JEAN-PASCAL BOFFO (05 JUILLET 2022)


TYPE:
INTERVIEWS
GENRE:

ROCK PROGRESSIF



Music Waves voyage en Lorraine pour rencontrer Jean-Pascal Boffo, musicien qui garde sa liberté comme un trésor.
CALGEPO - 27.07.2022 -
4 photo(s) - (0) commentaire(s)

Jean-Pascal Boffo est l'un des artistes progressifs les plus réguliers tout en ayant gardé au fil de sa longue carrière une grande indépendance qui lui a permis de construire une discographie en toute liberté. Porté aux nues par certains, décrié par d'autres, qu'importe les avis, il a bâti sa carrière en conservant son authenticité et sa ligne de conduite, faire des albums tous différents les uns des autres. Music Waves part à la rencontre du compositeur qui se voit plus comme un artisan que comme un musicien accompli.

Tu sors ton nouvel album après une période difficile pour tout le monde, comment as-tu appréhendé cette situation et comment a-t-elle impacté ton processus de création ?

Cet album a été en grande partie réalisé justement pendant cette période ! Comme pas mal d'artistes, ça m'a laissé plus de temps pour travailler sur un projet personnel alors qu'habituellement, je travaille beaucoup pour les autres derrière la console ou les écrans... ça m'a permis aussi de tester de nouvelles choses.... et de garder le moral !





Tu es un artiste indépendant et le premier à avoir signé chez Musea qui te soutient notamment dans la distribution de tes albums physiques, que représente pour toi cette indépendance vis-à-vis des labels ?

■ **Liste des entrées**:
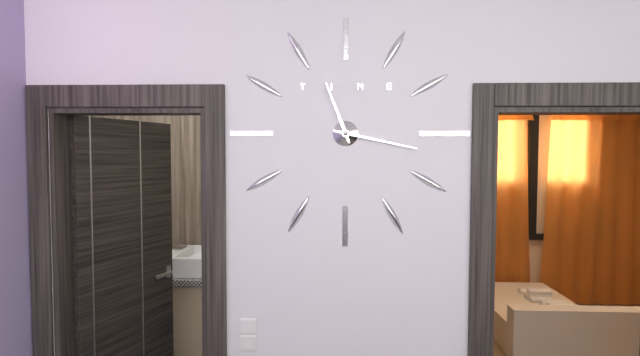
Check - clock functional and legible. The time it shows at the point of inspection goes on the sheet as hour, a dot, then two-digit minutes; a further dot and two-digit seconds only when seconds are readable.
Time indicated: 11.17
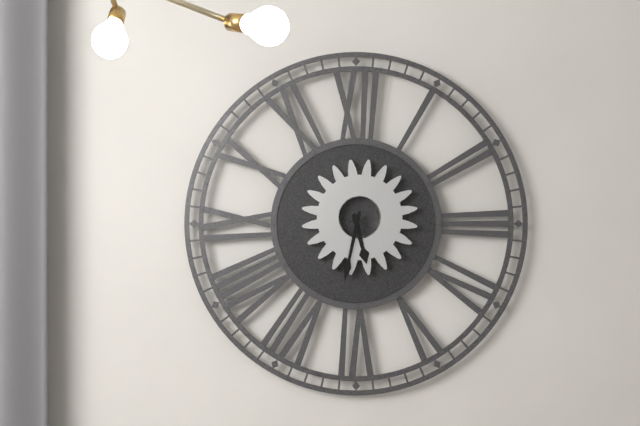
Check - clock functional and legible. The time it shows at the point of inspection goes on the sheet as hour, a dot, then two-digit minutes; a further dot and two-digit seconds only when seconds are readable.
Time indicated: 5.32
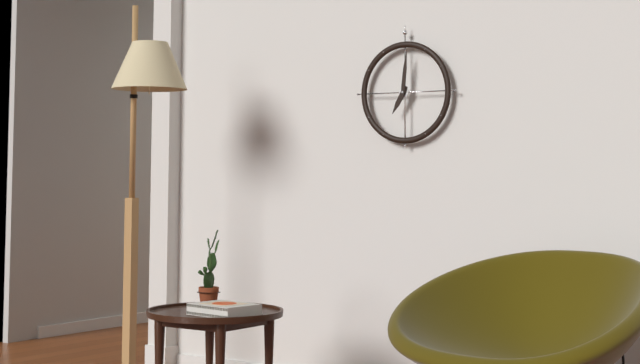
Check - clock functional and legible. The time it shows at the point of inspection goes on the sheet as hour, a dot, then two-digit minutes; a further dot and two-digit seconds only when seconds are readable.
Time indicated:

■ **Consigne**: Prolongez l'entretien avec Jean-Pascal Boffo à partir de la question sur laquelle il s'arrête.

■ **Réponse**:
Cette indépendance permet de n'avoir aucune contrainte et aucun contrôle extérieur sur ce que je peux avoir envie
de proposer et d'enregistrer. C'est très important. Chaque album est différent du précédent et l'ensemble de la discographie peut sembler un peu « décousue » sur la longueur mais je ne m'en préoccupe pas du tout ! L'inconvénient de cette indépendance est qu'il faut s'occuper soi-même de tout, et forcément l'aspect « communication » qui n'est pas le fort des artistes n'est pas ou peu développé. Sans l'appui et le soutien indéfectible de Muséa depuis le début, je n'aurais sans doute même jamais songé à réaliser mes premiers albums !


Eu égard à ta carrière construite autour de la guitare et de tes recherches tournant autour de la guitare, te sens-tu
proche d’un Steve Hackett ou d’un Anthony Phillips et si oui que représentent ces artistes pour toi ?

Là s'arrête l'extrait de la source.